Sunday, 26 April 2015

2015 Season; Launch day and first short cruise of the season.

We had 'Norman James' hauled out in early March to allow the riggers to replace all the standing rigging, and some of the worn running rigging. In addition the stuffing gland was repacked along with a few other jobs carried out while the boat was ashore. Initially we had penciled in 20th April for relaunching, but we saw a weather window opening a little earlier, so the marina was contacted and the launching day was set for 17th. We drove to Largs on 15th to do a few pre-launch jobs on 16th. At 09-30 on the 17th, the boatyard staff turned up to re-step the mast and take 'Norman James' over to the pit to launch. We finally moved over to our allotted berth and spent the rest of the day and Saturday re-fitting sails, and generally getting the boat ready to sail.

'Norman James' Re-launching.

On Monday 20th April, we were ready do do a shake down cruise, and with a settled forecast we decided to make a few days of it. Heading south down Cumbrae sound we had a gentle beat on both tacks to help settle the new rigging. 

 Heading for the southern tip of the Isle of Bute.

As we approached Millport on the South end of Great Cumbrae the wind started to fade, the engine was started and we headed for the southern tip of Bute and on to Lochranza on the north west of Arran. As we approached Arran we could see several warships a submarine, and several support vessels. the submarine didn't appear on AIS but the other vessels were identified as 'NATO VESSEL XXX' - so we weren't being invaded! 

 NATO submarine with Goat Fell in the background.

On arrival in Lochranza we found that the Lochranza and Catacol moorings hadn't been laid out yet, so we anchored just of the castle, with great views out to sea and up the valley towards the mountains

Above and below : Views from the anchorage.

Spectacular sunset with crescent moon

The next morning there was no wind and we couldn't decide whether to make for Campbeltown ( south ) to East Loch Tarbert / Portavadie ( north ), in the end we headed south to Campbeltown. 
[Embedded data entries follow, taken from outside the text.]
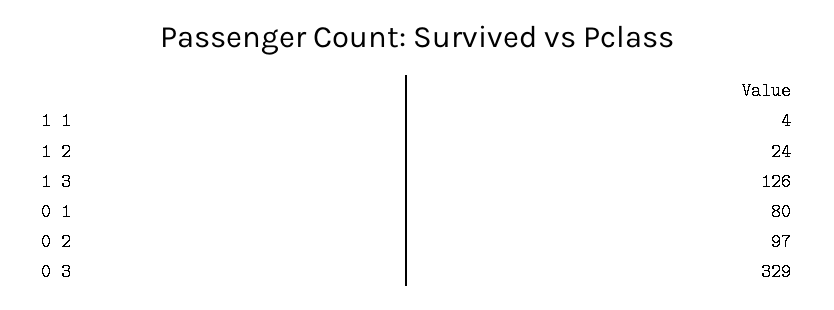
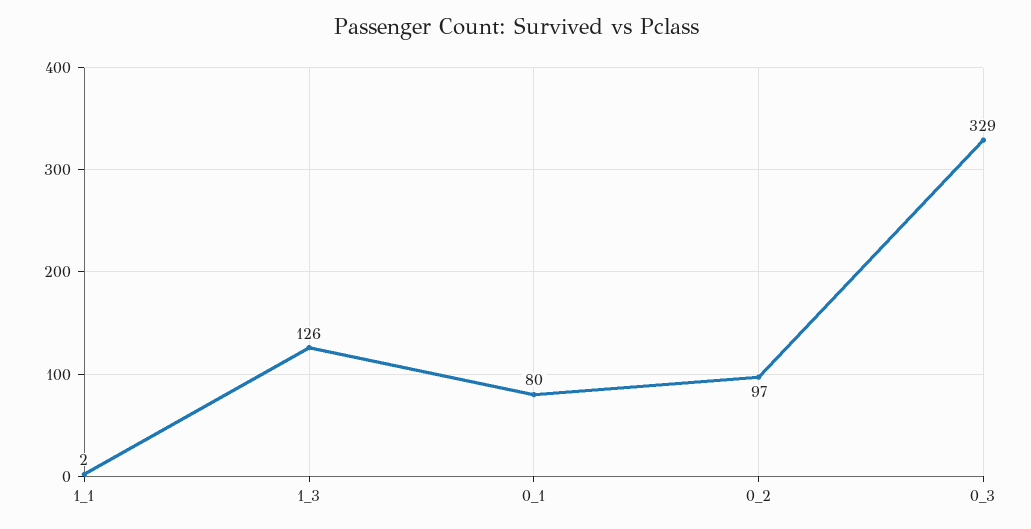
  {
-   "1 1": 4,
+   "1 1": 2,
-   "1 2": 24,
    "1 3": 126,
    "0 1": 80,
    "0 2": 97,
    "0 3": 329
  }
 The lighthouse on Island Davarr outside Campbeltown with Ailsa Craig in the distance.

Looking back to Island Davarr from the entry channel to Campbeltown.

On arrival at Campbeltown we found that the new marina facility was not finished, but the harbourmaster hailed us and pointed out the visitor moorings, one of which we picked up for the night.

Leaving Campbeltown.

In the morning we decided to motor the thirty odd miles over to Troon Marina to have some easy access to the shore and pick up some supplies. There was hardly a breath of wind, and the water was oily flat.
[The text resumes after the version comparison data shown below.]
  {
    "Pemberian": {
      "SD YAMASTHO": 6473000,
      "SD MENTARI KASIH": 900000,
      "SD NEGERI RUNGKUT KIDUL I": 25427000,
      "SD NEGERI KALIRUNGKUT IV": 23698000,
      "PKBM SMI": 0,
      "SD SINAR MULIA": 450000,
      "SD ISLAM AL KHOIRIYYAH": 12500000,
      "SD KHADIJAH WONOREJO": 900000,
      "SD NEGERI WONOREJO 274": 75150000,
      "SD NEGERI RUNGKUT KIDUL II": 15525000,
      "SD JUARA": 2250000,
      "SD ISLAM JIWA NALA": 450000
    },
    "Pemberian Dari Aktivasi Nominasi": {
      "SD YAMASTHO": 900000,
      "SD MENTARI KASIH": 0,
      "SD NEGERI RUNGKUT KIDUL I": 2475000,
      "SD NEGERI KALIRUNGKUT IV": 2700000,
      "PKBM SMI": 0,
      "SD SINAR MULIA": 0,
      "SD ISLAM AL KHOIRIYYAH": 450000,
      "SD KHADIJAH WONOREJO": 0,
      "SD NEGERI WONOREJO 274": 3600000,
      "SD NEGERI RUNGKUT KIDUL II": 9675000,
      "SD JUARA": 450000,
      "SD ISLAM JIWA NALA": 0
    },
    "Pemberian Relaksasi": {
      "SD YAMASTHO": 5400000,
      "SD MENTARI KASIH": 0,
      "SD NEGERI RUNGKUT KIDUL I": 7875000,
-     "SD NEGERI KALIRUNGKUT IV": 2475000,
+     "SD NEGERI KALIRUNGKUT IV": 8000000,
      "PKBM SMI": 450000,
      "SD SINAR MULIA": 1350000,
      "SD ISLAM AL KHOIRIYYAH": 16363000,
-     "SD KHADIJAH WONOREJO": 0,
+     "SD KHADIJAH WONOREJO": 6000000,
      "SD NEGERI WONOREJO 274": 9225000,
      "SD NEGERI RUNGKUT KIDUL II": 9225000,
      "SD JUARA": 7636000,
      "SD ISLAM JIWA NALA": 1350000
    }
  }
Flat water on the way to Troon. 

Pladder lighthouse on the south end of Arran.

On contacting the marina we were allocated a berth close to the exit ramp ( which was nice ). We were impressed by the timber processing industry in Troon early last season, and it was in full swing again with thousands of tree trunks being moved around.

 Timber industry in Troon outer harbour.

Troon lifeboat.

We had a couple of nights in Troon prior to setting out to return to Largs on Friday. We called up harbour control to ask permission to leave the harbour, but were asked to wait in the outer harbour while the Supercat ferry berthed.

Supercat ferry berthed outside Troon Harbour.

Five minutes later we exited the harbour and set a course for Cumbrae sound and then on to Largs where we tidied the boat and sorted ourselves out for the drive home. A few teething problems were sorted out during the week but we are now ready for the summer cruising which we hope to start at the end of May.